博客园  :: 首页  :: 新随笔  :: 联系 :: 订阅 订阅  :: 管理

Cstring与BSTR

Posted on 2007-05-12 13:05  叶落无痕  阅读(3362)  评论(0编辑  收藏  举报

CString to BSTR

When programming with ActiveX, you will sometimes need a value represented as a type BSTR. A BSTR is a counted string, a wide-character (Unicode) string on Intel platforms and can contain embedded NUL characters. 

You can convert at CString to a BSTR by calling the CString method AllocSysString:

CString s;
s = ... ; // whatever
BSTR b = s.AllocSysString();

 The pointer b points to a newly-allocated BSTR object which is a copy of the CString, including the terminal NUL character. This may now be passed to whatever interface you are calling that requires a BSTR. Normally, a BSTR is disposed of by the component receiving it. If you should need to dispose of a BSTR, you must use the call

::SysFreeString(b);

to free the string.

The story is that the decision of how to represent strings sent to ActiveX controls resulted in some serious turf wars within Microsoft. The Visual Basic people won, and the string type BSTR (acronym for "Basic String") was the result.

BSTR to CString

 Since a BSTR is a counted Unicode string, you can use standard conversions to make an 8-bit CString. Actually, this is built-in; there are special constructors for converting ANSI strings to Unicode and vice-versa. You can also get BSTRs as results in a VARIANT type, which is a type returned by various COM and Automation calls.

For example, if you do, in an ANSI application,

BSTR b;
b = ...; // whatever
CString s(b == NULL ? L"" : b)

works just fine for a single-string BSTR, because there is a special constructor that takes an LPCWSTR (which is what a BSTR is) and converts it to an ANSI string. The special test is required because a BSTR could be NULL, and the constructors Don't Play Well with NULL inputs (thanks to Brian Ross for pointing this out!).

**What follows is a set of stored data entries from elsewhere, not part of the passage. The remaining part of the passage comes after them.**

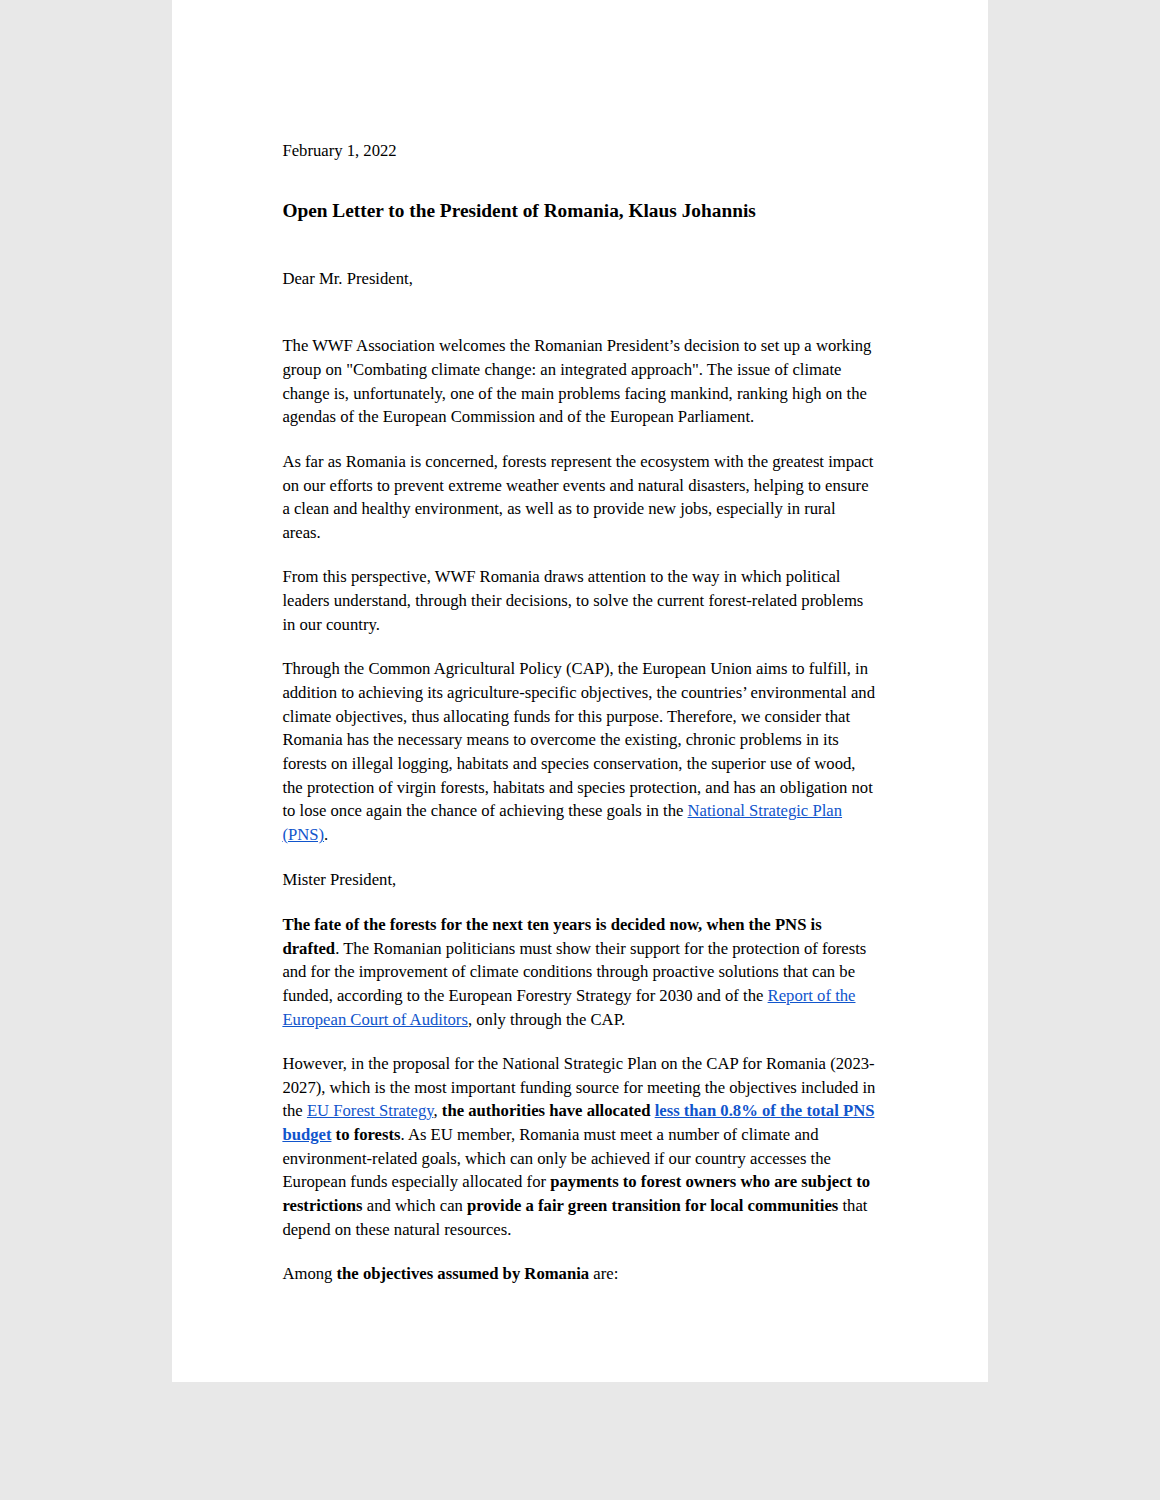February 1, 2022
Open Letter to the President of Romania, Klaus Johannis
Dear Mr. President,
The WWF Association welcomes the Romanian President’s decision to set up a working group on "Combating climate change: an integrated approach". The issue of climate change is, unfortunately, one of the main problems facing mankind, ranking high on the agendas of the European Commission and of the European Parliament.
As far as Romania is concerned, forests represent the ecosystem with the greatest impact on our efforts to prevent extreme weather events and natural disasters, helping to ensure a clean and healthy environment, as well as to provide new jobs, especially in rural areas.
From this perspective, WWF Romania draws attention to the way in which political leaders understand, through their decisions, to solve the current forest-related problems in our country.
Through the Common Agricultural Policy (CAP), the European Union aims to fulfill, in addition to achieving its agriculture-specific objectives, the countries’ environmental and climate objectives, thus allocating funds for this purpose. Therefore, we consider that Romania has the necessary means to overcome the existing, chronic problems in its forests on illegal logging, habitats and species conservation, the superior use of wood, the protection of virgin forests, habitats and species protection, and has an obligation not to lose once again the chance of achieving these goals in the National Strategic Plan (PNS).
Mister President,
The fate of the forests for the next ten years is decided now, when the PNS is drafted. The Romanian politicians must show their support for the protection of forests and for the improvement of climate conditions through proactive solutions that can be funded, according to the European Forestry Strategy for 2030 and of the Report of the European Court of Auditors, only through the CAP.
However, in the proposal for the National Strategic Plan on the CAP for Romania (2023-2027), which is the most important funding source for meeting the objectives included in the EU Forest Strategy, the authorities have allocated less than 0.8% of the total PNS budget to forests. As EU member, Romania must meet a number of climate and environment-related goals, which can only be achieved if our country accesses the European funds especially allocated for payments to forest owners who are subject to restrictions and which can provide a fair green transition for local communities that depend on these natural resources.
Among the objectives assumed by Romania are:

This also only works for a BSTR that contains only a single string terminated with a NUL; you have to do more work to convert strings that contain multiple NUL characters. Note that embedded NUL characters generally don't work well in CStrings and generally should be avoided.

Remember, according to the rules of C/C++, if you have an LPWSTR it will match a parameter type of LPCWSTR (it doesn't work the other way!).

In UNICODE mode, this is just the constructor

CString::CString(LPCTSTR);

As indicated above, in ANSI mode there is a special constructor for

CString::CString(LPCWSTR); 

this calls an internal function to convert the Unicode string to an ANSI string. (In Unicode mode there is a special constructor that takes an LPCSTR, a pointer to an 8-bit ANSI string, and widens it to a Unicode string!). Again, note the limitation imposed by the need to test for a BSTR value which is NULL.

There is an additional problem as pointed out above: BSTRs can contain embedded NUL characters; CString constructors can only handle single NUL characters in a string. This means that CStrings will compute the wrong length for a string which contains embedded NUL bytes. You need to handle this yourself. If you look at the constructors in strcore.cpp, you will see that they all do an lstrlen or equivalent to compute the length. 

Note that the conversion from Unicode to ANSI uses the ::WideCharToMultiByte conversion with specific arguments that you may not like. If you want a different conversion than the default, you have to write your own.

If you are compiling as UNICODE, then it is a simple assignment:

CString convert(BSTR b)
   {
    if(b == NULL)
        return CString(_T(""));
    CString s(b); // in UNICODE mode
    return s;
   }

If you are in ANSI mode, you need to convert the string in a more complex fashion. This will accomplish it. Note that this code uses the same argument values to ::WideCharToMultiByte that the implicit constructor for CString uses, so you would use this technique only if you wanted to change these parameters to do the conversion in some other fashion, for example, specifying a different default character, a different set of flags, etc.

CString convert(BSTR b)
   {
    CString s;
    if(b == NULL)
       return s; // empty for NULL BSTR
#ifdef UNICODE
    s = b;
#else
    LPSTR p = s.GetBuffer(SysStringLen(b) + 1); 
    ::WideCharToMultiByte(CP_ACP,            // ANSI Code Page
                          0,                 // no flags
                          b,                 // source widechar string
                          -1,                // assume NUL-terminated
                          p,                 // target buffer
                          SysStringLen(b)+1, // target buffer length
                          NULL,              // use system default char
                          NULL);             // don't care if default used
    s.ReleaseBuffer();
#endif
    return s;
   }

Note that I do not worry about what happens if the BSTR contains Unicode characters that do not map to the 8-bit character set, because I specify NULL as the last two parameters. This is the sort of thing you might want to change.